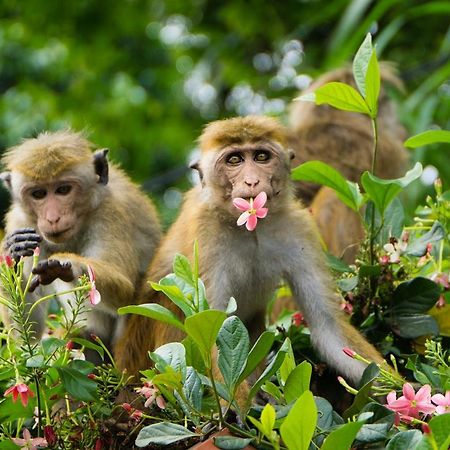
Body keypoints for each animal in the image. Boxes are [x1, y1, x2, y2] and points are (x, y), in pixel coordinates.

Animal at [0, 130, 162, 352]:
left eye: (63, 190)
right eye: (39, 194)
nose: (53, 218)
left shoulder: (110, 212)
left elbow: (124, 292)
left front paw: (66, 265)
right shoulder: (20, 222)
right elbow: (29, 334)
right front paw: (12, 253)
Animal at [114, 116, 382, 386]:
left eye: (261, 156)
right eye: (234, 160)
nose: (252, 181)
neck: (250, 229)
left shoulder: (299, 228)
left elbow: (329, 328)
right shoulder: (205, 234)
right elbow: (209, 330)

• What to produce: Copy all lines from the data that hold the word "shoulder".

• Answer space:
left shoulder: (110, 212)
right shoulder: (20, 222)
left shoulder: (299, 228)
right shoulder: (205, 234)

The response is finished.